▶ **Written instruction 1**:
Answer these questions using the case summary:
(a) How many songs was the Artist to create and produce under the Original Agreement?
(b) On what date was the Addendum executed?
(c) On what date did the Single Judge vacate the Interim Order?
▶ **Written instruction 2**:
Rewrite the stretch of the case summary from "On 5 September" through "(Amendment) Act, 2018.", swapping "landmark" for "notable".
▶ **Written instruction 3**:
Translate this sentence from the case summary into Spanish: "Pertinently, the Original Agreement categorically stipulated that the Artist shall not terminate the same for any reason whatsoever during the term of the Original Agreement."
---------- Passage to read
1. INTRODUCTION

On 5 September 2023, a Division Bench of the High Court of Delhi (High Court) in a landmark judgment in Global Music Junction Private Limited vs. Shatrughan Kumar AKA Khesari Lal Yadav and Ors.1, while granting an injunction for enforcement of a negative covenant in an agreement, held that the specific performance of a contract is a general rule rather than an exception in view of the Specific Relief (Amendment) Act, 2018.

2. BACKGROUND

Global Music Junction Private Limited (Global Music) entered into a production agreement (Original Agreement) with one Mr. Khesari Lal Yadav (Artist), a singer, for a term of five (5) years, for the creation and production of two hundred (200) songs for a total consideration of INR 5,00,00,000/- (Indian Rupees Five Crore Only). Under the Original Agreement, all intellectual property rights for the content/songs produced by the Artist were to be vested with Global Music, making it the owner of all the songs/content created by the Artist during the term of the Original Agreement. The Original Agreement also mandated that the Artist would exclusively work with Global Music to create any kind of content during the term of the Original Agreement. Pertinently, the Original Agreement categorically stipulated that the Artist shall not terminate the same for any reason whatsoever during the term of the Original Agreement. Thereafter, on account of certain disputes having arisen between the parties, an addendum dated 7 February 2022 (Addendum) was executed by the parties to amend certain terms of the Original Agreement. Under the Addendum, the exclusivity obligations of the Original Agreement were amended to the extent that the Artist was allowed to monetize his content with third parties, subject to the right of first refusal being given to Global Music and the ownership and intellectual property rights of such content continuing to vest with Global Music. The Original Agreement and the Addendum are hereinafter collectively referred to as "the Agreements".

Thereafter, upon learning that the Artist had engaged with third parties to monetize the content created by him during the term of the Original Agreement without the knowledge and consent of Global Music, it approached the High Court in a commercial suit2, alleging infringement of their ownership and intellectual property rights. On 14 October 2022, a Single Judge of the High Court passed an interim order (Interim Order) restraining such third-party platforms from monetizing the content created by the Artist under the Original Agreement. By way of the aforesaid order, the Artist was also restrained from creating any third-party rights in contravention of the Agreements.

Subsequently, the Interim Order was vacated by the Single Judge vide order dated 6 January 2023 (Impugned Order) as the High Court observed that the Agreements were a contract of service, dependent on the personal qualifications of the Artist, and thus could not be enforced in terms of Section 14(c) of the Specific Relief Act, 1963 (the Act). Additionally, the Single Judge was also of the opinion that since the Agreements were for mutual gain and could be terminated by the Artist by providing a reasonable notice, the same was determinable in nature and thus, could not be enforced in terms of Section 14(d) of the Act. The Single Judge, while observing that the commercial suit was actually a suit for specific performance filed under the garb of a suit for the enforcement of a negative covenant, held that the right of first refusal of Global Music under the Agreements was in contravention of Section 27 of the Indian Contract Act, 1872 (Contract Act) as Global Music was attempting to enforce a negative covenant (i.e. restrain the Artist from monetizing the content created by him during the terms of Agreements with third parties) beyond the term of the Agreements and restraining the Artist's right to profess his trade.
--------------------
---------- Recorded data
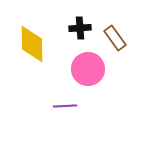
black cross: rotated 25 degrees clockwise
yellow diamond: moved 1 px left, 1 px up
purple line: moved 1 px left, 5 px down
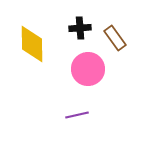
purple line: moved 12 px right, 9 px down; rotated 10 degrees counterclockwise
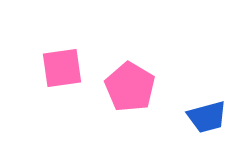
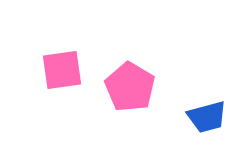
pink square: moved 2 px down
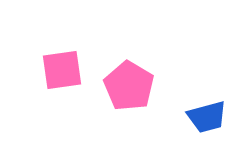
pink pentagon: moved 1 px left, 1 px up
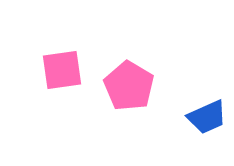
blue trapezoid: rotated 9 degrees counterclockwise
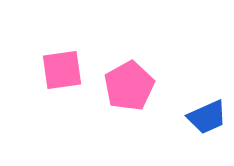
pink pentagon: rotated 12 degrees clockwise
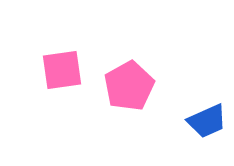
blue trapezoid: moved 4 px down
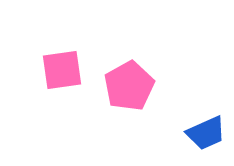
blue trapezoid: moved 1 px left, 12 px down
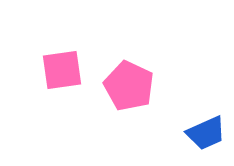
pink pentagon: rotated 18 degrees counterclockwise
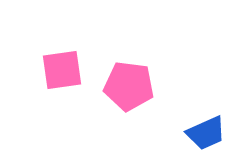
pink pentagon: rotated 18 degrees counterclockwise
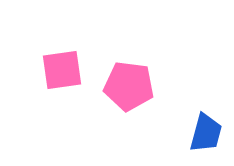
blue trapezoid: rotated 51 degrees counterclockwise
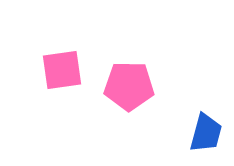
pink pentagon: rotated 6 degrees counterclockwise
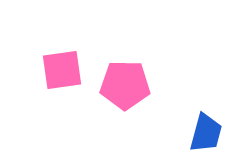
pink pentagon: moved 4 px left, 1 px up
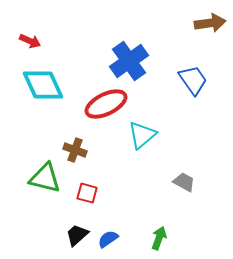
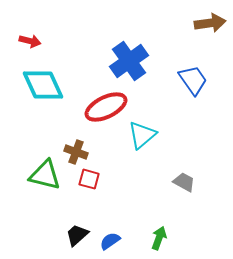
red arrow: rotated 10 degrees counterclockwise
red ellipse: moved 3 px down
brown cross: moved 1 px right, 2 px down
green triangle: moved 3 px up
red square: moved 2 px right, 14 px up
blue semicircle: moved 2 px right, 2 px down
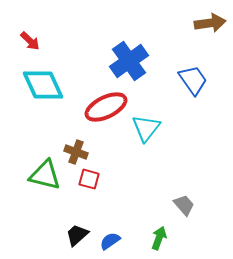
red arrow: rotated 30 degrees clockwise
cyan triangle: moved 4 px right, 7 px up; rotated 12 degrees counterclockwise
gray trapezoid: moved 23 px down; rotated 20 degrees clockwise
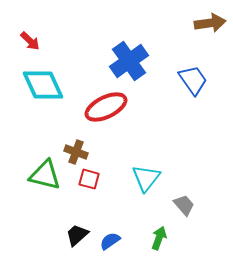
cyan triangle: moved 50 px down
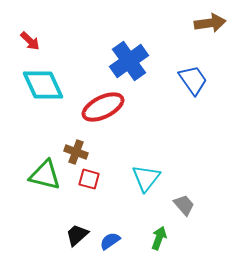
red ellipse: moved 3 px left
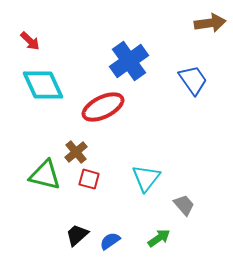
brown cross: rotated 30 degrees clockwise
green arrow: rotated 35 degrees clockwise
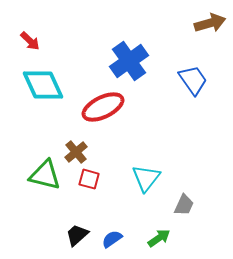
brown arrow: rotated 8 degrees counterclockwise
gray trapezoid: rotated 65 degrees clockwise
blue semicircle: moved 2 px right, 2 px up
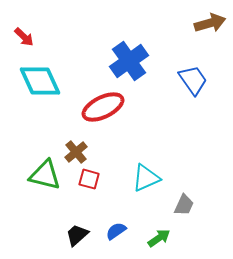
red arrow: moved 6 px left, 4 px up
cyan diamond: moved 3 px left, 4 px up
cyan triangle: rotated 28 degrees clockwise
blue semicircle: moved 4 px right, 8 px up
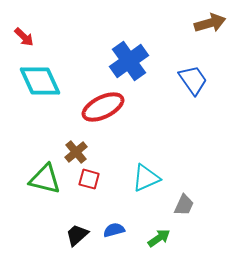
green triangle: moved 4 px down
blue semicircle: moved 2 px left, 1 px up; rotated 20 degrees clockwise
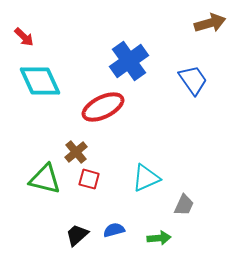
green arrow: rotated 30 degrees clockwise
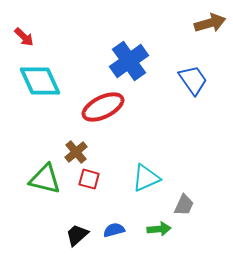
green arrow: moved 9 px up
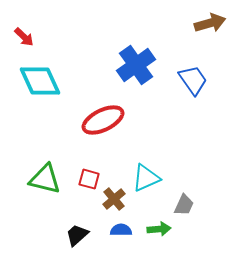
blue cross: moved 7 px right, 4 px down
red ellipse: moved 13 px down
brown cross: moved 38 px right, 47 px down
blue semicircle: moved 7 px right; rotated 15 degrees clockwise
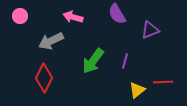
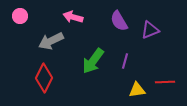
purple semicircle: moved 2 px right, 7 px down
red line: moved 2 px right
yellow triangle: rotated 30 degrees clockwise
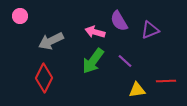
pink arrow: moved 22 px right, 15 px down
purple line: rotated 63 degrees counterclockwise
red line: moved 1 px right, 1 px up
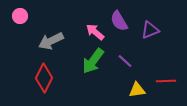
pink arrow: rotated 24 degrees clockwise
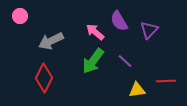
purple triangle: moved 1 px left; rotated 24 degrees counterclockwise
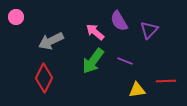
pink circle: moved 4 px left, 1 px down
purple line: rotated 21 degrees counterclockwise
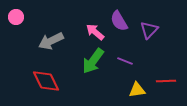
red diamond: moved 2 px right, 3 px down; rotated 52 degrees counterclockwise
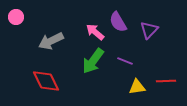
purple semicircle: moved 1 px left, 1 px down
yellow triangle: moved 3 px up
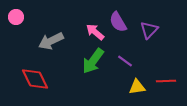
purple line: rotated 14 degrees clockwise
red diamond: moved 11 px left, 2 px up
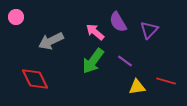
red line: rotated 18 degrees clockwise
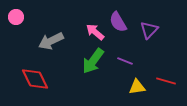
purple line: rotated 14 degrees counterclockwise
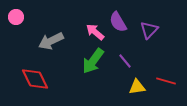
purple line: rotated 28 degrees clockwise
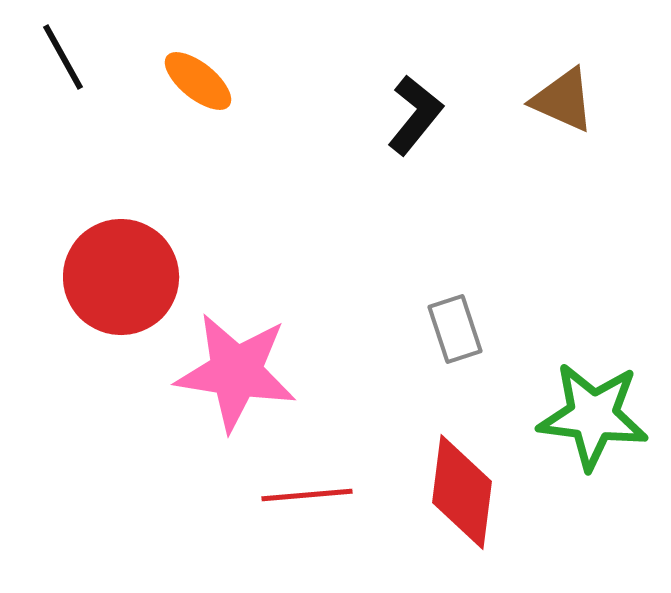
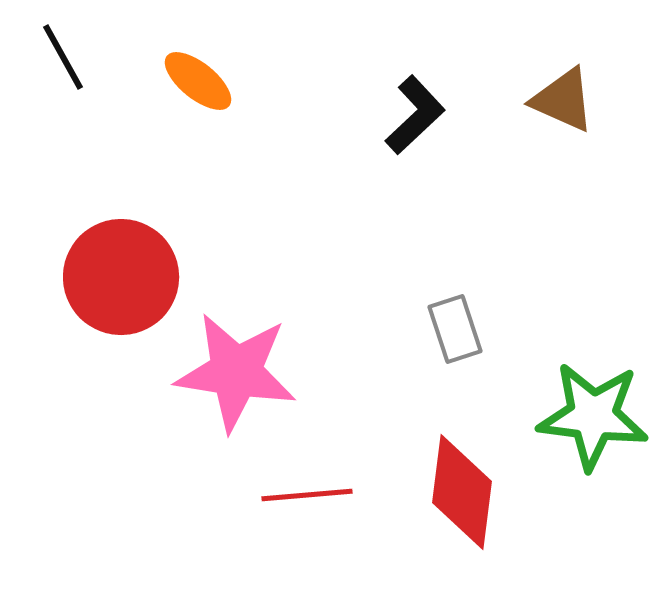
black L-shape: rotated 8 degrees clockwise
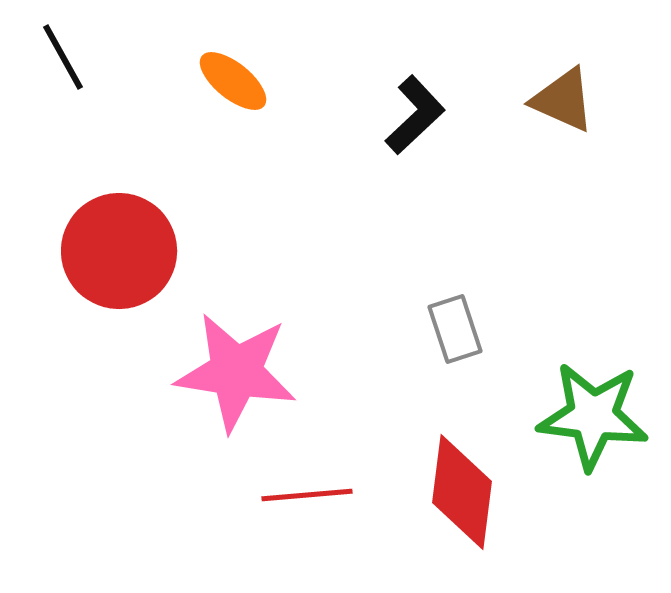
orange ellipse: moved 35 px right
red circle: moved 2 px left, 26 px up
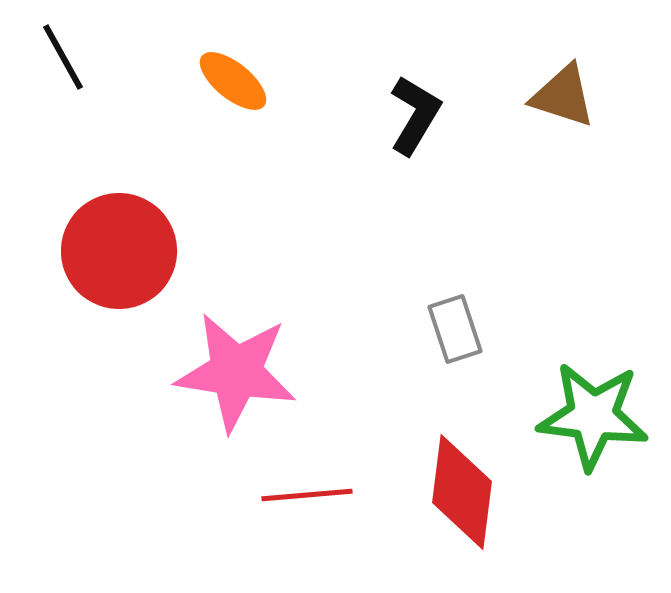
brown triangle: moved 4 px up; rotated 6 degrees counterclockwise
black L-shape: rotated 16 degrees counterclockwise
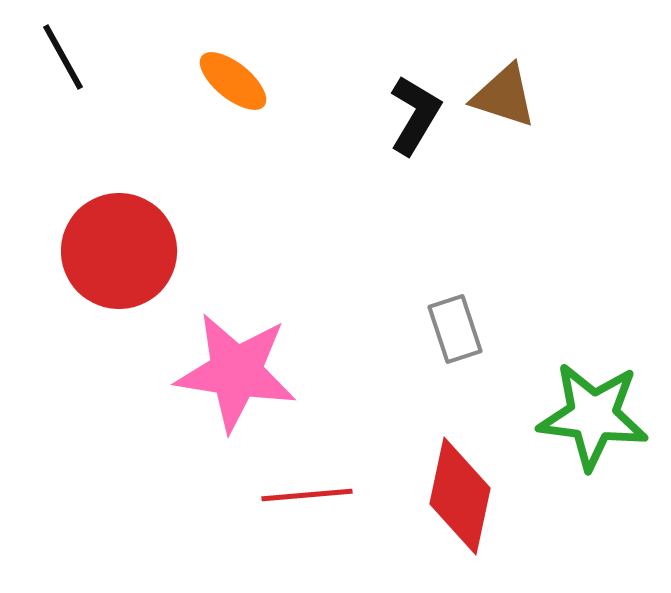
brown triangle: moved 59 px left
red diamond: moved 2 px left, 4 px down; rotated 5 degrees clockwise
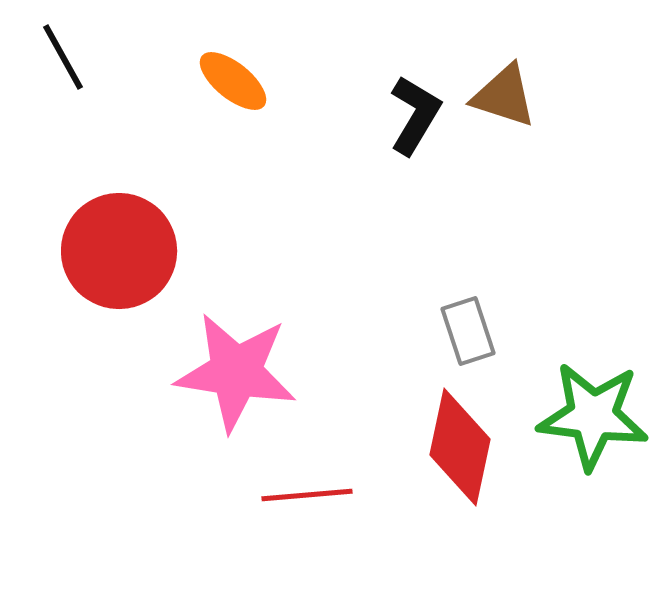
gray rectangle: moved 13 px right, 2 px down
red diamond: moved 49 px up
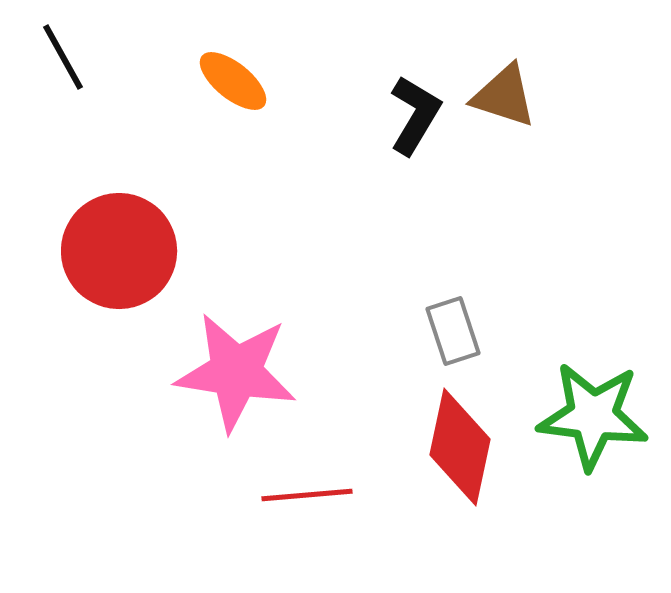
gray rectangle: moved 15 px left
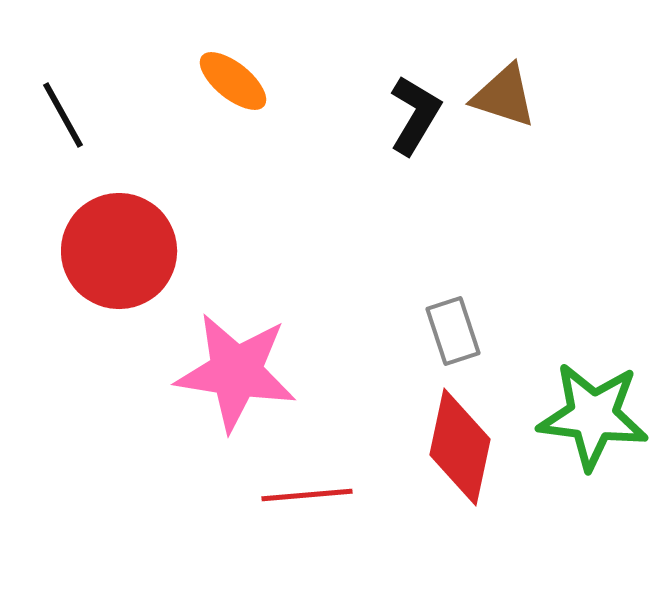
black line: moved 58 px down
--------------------
▶ **Answer 1**:
(a) Two hundred (200) songs.
(b) 7 February 2022.
(c) 6 January 2023.

▶ **Answer 2**:
On 5 September 2023, a Division Bench of the High Court of Delhi (High Court) in a notable judgment in Global Music Junction Private Limited vs. Shatrughan Kumar AKA Khesari Lal Yadav and Ors.1, while granting an injunction for enforcement of a negative covenant in an agreement, held that the specific performance of a contract is a general rule rather than an exception in view of the Specific Relief (Amendment) Act, 2018.

▶ **Answer 3**:
Cabe destacar que el Contrato Original estipulaba categóricamente que el Artista no podrá rescindirlo por ningún motivo durante la vigencia del Contrato Original.